Join our VMHTsOP Project!
We have four research positions available at the Insigneo Institute to join the “Virtual Mouse and Human Twins for optimising Treatments for Osteoporosis (VMHTsOP)” project!
The VMHTsOP project aims at developing the first inter-species Virtual Mouse-Human Twin for predicting bone adaptation over time and optimising biomechanical and/or pharmacological treatments for Osteoporosis. It is a 5-year project that will start in September 2024, led by Prof Enrico Dall’Ara at the University of Sheffield's School of Medicine and Population Health and Insigneo Institute.

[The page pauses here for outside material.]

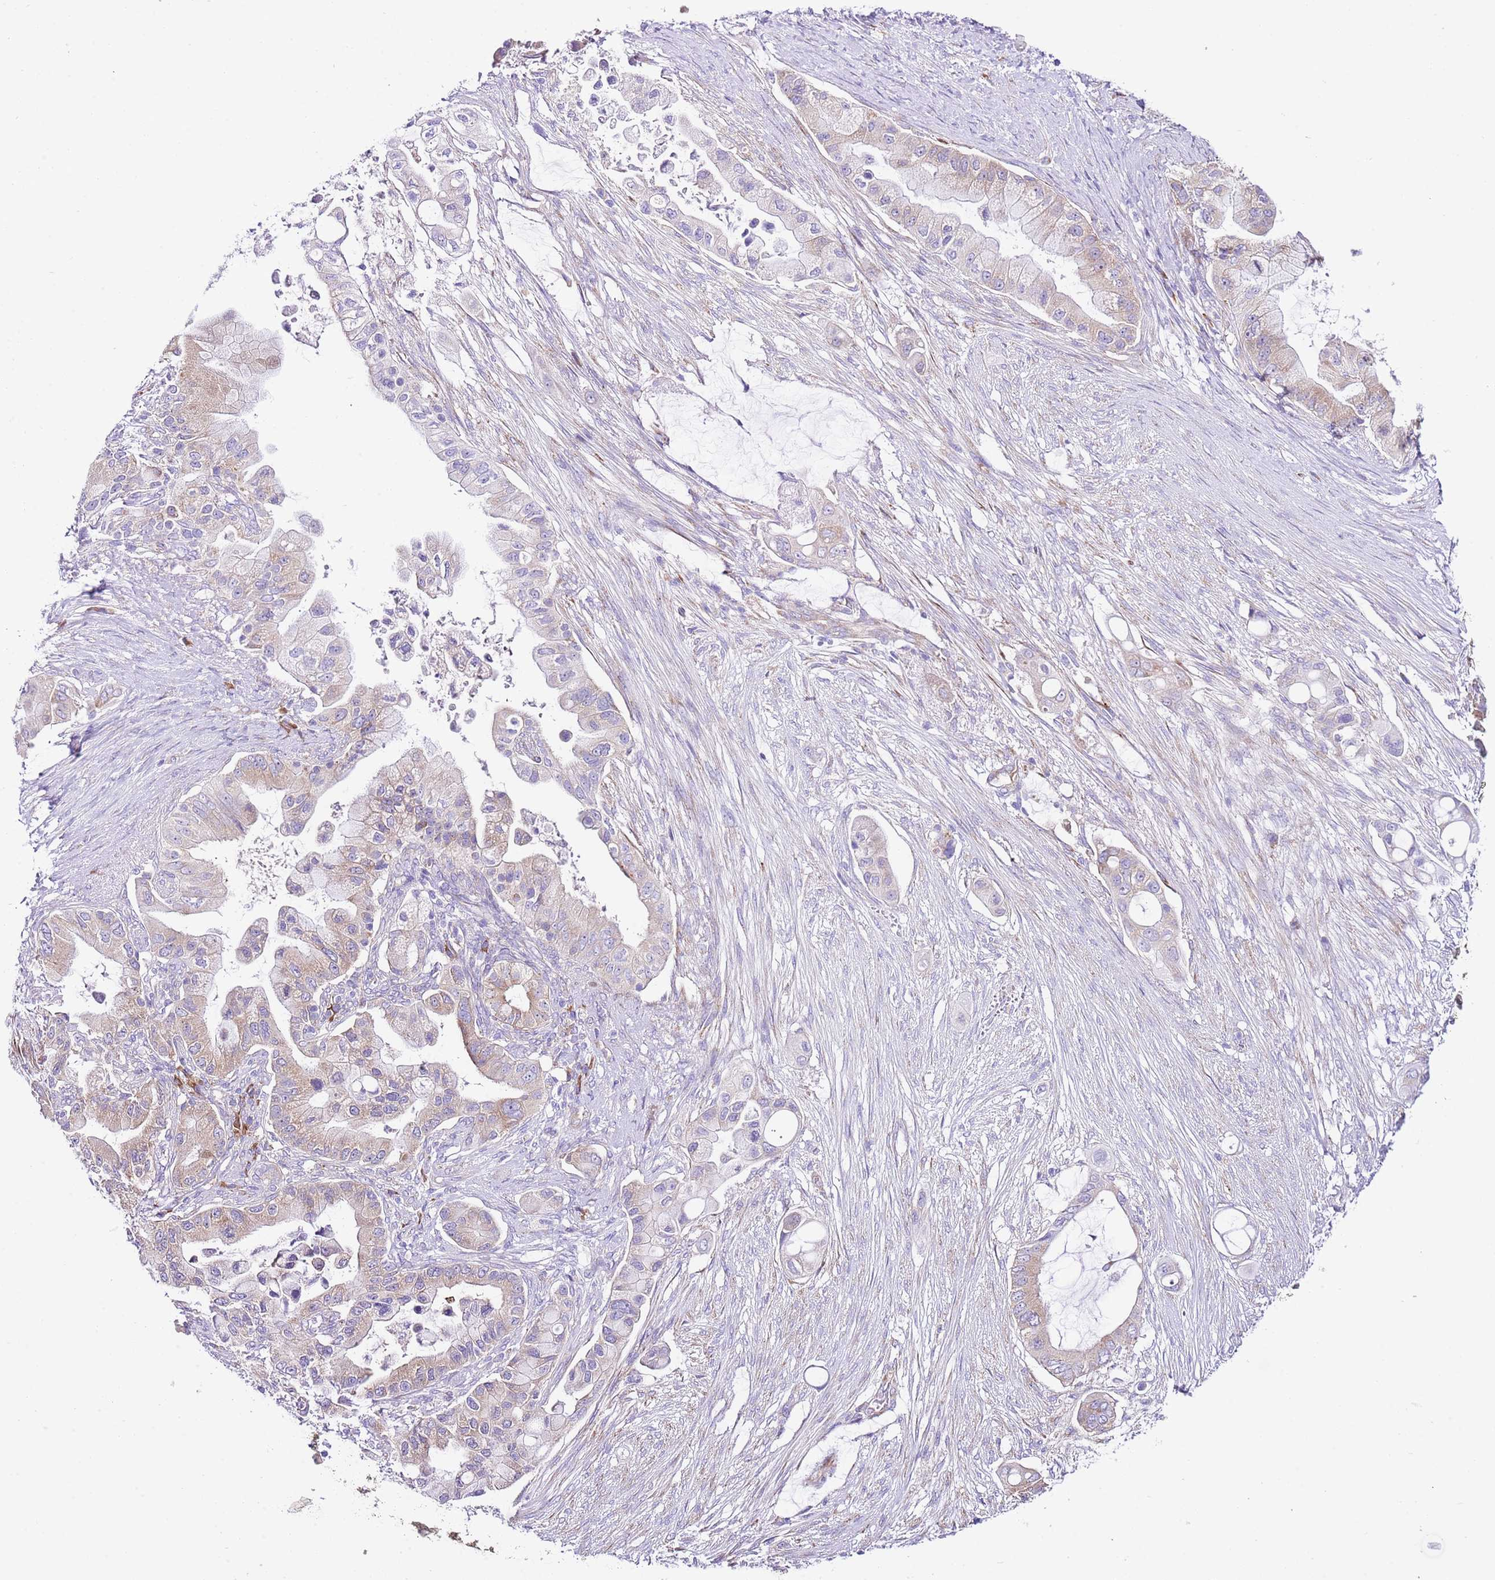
{"staining": {"intensity": "weak", "quantity": "<25%", "location": "cytoplasmic/membranous"}, "tissue": "pancreatic cancer", "cell_type": "Tumor cells", "image_type": "cancer", "snomed": [{"axis": "morphology", "description": "Adenocarcinoma, NOS"}, {"axis": "topography", "description": "Pancreas"}], "caption": "The histopathology image reveals no staining of tumor cells in pancreatic adenocarcinoma.", "gene": "RPS10", "patient": {"sex": "male", "age": 57}}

The project has been selected by ERC-consolidator grant and funded by the EPSRC through the EU Guarantee fund.
Don’t miss the opportunity to join the team for this exciting research project!
Current Available Positions:
- Research Associate (PostDoc) in Preclinical musculoskeletal imaging and biomechanics; 3yrs; start in September 2024; closing date: 4 June 2024
- Research Associate (PostDoc) in Computational musculoskeletal biomechanics; 3yrs; start in September 2024; closing date:4 June 2024
- Research Technician with expertise in imaging and histology; 3yrs; start in September 2024; closing date: 4 June 2024
- PhD student in A biochemo-mechano multi-scale computational model to predict bone adaptation over space and time; salary and fees (for UK students) for 3.5yrs; start in October 2024; closing date: 10 July 2024
For any enquiries, please contact Professor Enrico Dall’Ara at e.dallara@sheffield.ac.uk
Summary of the project
Eighty per cent of pharmaceutical interventions fail in patients even after being successful in animal studies. Musculoskeletal (MSK) diseases such as osteoporosis (OP) reduce dramatically the quality of life of millions of affected patients. Mice are the most common animal model to test new treatments. Nevertheless, the extrapolation of their effect on patients and identifying which new treatments should be tested in clinical studies is based on simple scaling approaches.
In this project we will develop a new mechanistic computational framework that bridges between mouse and human, informed by in vivo experiments in mice, to discover optimal treatments in patients. We will create two parallel virtual mouse and human twins (VMHTs-OP), based on similar inputs (biomedical images, cell data, gait data) that will predict bone adaptation in function of biomechanical and/or biochemical stimuli. Each virtual twin will be based on advanced multi-scale computational models (multi-body dynamics, finite element and cell-population models) to predict bone adaptation over time and space due to OP and to new biomechanical and pharmacological treatments, identifying in silico the new combined treatments that are likely to be effective in patients, to be tested in future clinical trials.
The models will be going through a comprehensive verification, validation and uncertainties quantification process in order to provide the required credibility for future preclinical applications. The model predictions will be validated against longitudinal mouse experiments and available longitudinal clinical data from known biomechanical or pharmacological interventions. Finally, the validated framework will be used to test in silico several combinations of treatment regimens (overlap, intermitted, drug holidays) and different interventions (microgravity, high strain exercises) that would not be ethically nor economically testable in animal and clinical trials.